The phrasing sends ice through my veins. "What circumstances?"

He doesn't answer immediately, instead studying the valley below with tactical assessment. "Enforcement activity has increased at eastern checkpoints. Specialized equipment being assembled."

My stomach drops. "Gargoyle units?"

His wings twitch—the only sign of agitation he allows himself. "Among others. They're not coming for simple territorial dispute resolution."

"They're coming for me specifically."

"Yes." He turns back to me, and something in his expression makes my breath catch. "Which means you need to be prepared for independent movement if we're separated."
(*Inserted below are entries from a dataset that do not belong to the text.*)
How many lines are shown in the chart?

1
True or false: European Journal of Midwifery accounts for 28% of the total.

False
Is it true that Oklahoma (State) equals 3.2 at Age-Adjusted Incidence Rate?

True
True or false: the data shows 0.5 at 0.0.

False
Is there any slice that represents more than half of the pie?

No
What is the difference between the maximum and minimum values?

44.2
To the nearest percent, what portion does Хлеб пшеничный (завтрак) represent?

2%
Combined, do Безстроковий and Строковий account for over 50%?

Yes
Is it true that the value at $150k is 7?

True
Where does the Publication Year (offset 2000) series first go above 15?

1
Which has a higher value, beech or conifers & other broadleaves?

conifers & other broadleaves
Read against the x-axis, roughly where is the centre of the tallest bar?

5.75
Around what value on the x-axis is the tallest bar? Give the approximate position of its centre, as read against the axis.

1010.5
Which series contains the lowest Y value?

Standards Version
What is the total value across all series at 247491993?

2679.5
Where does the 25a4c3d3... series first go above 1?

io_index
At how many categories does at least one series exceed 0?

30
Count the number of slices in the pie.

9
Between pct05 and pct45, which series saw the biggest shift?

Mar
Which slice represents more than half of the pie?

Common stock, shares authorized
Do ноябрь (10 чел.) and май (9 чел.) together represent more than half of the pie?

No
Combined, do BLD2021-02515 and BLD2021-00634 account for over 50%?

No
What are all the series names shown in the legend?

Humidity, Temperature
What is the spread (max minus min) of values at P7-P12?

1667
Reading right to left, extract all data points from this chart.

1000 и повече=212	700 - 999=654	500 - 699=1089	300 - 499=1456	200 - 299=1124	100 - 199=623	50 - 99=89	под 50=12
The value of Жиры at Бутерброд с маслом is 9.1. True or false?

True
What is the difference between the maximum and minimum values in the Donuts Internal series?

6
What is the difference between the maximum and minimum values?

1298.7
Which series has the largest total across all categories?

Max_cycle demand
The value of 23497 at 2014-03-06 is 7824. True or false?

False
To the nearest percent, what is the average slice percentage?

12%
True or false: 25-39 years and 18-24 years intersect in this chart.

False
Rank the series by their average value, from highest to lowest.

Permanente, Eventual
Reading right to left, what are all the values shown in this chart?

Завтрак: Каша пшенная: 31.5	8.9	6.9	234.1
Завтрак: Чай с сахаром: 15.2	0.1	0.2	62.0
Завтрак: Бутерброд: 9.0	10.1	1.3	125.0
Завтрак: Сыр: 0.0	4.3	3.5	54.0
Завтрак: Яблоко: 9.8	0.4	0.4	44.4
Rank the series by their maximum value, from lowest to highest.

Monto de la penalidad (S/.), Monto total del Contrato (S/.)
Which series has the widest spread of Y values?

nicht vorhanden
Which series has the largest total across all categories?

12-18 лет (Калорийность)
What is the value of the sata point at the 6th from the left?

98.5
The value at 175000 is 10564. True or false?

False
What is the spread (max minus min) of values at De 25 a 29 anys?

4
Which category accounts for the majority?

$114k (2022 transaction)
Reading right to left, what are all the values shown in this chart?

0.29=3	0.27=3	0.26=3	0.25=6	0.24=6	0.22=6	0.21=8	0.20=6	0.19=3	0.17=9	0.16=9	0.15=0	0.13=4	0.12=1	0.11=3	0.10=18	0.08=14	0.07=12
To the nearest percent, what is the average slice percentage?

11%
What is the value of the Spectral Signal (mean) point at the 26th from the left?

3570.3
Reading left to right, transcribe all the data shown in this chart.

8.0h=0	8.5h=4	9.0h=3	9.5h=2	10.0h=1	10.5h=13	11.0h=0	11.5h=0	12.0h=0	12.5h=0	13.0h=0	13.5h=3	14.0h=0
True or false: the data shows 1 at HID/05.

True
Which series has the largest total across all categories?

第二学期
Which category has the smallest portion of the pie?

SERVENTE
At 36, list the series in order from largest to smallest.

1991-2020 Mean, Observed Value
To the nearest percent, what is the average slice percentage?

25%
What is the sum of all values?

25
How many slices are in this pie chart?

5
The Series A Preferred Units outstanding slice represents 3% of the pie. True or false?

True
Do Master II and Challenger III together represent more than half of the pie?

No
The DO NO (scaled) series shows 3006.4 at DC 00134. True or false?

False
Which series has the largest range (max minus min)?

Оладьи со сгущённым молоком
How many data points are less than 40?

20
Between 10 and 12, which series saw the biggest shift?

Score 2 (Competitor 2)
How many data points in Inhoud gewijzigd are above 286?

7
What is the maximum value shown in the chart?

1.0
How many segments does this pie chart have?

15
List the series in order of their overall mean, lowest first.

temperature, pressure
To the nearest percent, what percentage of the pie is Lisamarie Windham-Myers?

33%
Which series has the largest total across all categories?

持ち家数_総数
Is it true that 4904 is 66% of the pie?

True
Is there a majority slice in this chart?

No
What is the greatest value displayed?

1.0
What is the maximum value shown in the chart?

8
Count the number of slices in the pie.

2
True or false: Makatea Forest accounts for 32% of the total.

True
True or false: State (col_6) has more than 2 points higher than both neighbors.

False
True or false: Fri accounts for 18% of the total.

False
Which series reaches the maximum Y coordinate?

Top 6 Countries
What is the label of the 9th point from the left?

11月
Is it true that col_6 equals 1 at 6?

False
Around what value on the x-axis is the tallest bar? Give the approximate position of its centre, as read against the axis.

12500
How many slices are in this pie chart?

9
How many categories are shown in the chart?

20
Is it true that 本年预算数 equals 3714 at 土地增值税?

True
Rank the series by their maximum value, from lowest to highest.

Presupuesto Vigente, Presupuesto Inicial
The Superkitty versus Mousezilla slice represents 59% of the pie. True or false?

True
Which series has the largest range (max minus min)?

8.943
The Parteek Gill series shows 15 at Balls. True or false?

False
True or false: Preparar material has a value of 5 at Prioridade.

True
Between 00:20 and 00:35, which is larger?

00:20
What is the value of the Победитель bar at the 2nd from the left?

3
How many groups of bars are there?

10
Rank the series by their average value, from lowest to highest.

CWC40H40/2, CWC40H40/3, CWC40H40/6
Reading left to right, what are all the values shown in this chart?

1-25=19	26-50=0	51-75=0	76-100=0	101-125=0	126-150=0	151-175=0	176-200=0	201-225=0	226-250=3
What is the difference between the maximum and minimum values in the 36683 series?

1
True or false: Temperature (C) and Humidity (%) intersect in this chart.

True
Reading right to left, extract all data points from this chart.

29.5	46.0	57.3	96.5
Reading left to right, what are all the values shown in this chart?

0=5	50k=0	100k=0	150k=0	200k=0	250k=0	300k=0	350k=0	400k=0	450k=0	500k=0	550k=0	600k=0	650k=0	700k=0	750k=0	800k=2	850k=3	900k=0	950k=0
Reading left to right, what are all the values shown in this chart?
The word 'if' feels like a lie. We both know it's 'when.'

"I won't leave you to them," I say, the words surprising us both.

His head tilts, studying me like I'm a puzzle he can't solve. "Why?"

The simple question unravels me. Why would I care what happens to the alpha who claimed me by force? Who stole my freedom, my choices, my body? Who turned me into the very thing I'd spent eight years avoiding?

"Because..." I struggle for words that make sense. "Because you could have just kept me chained in your den. Could have used me and ignored everything else. But you didn't."

"That doesn't answer my question."

Heat builds in my chest, part frustration and part something else I don't want to name. "Because they'll cripple you. Remove your wings, maybe kill you. And for what? So I can be processed in some facility until I break?"

"You're avoiding the real answer." He moves closer, close enough that I have to tilt my head back to meet his eyes. "Why does my fate matter to you, omega?"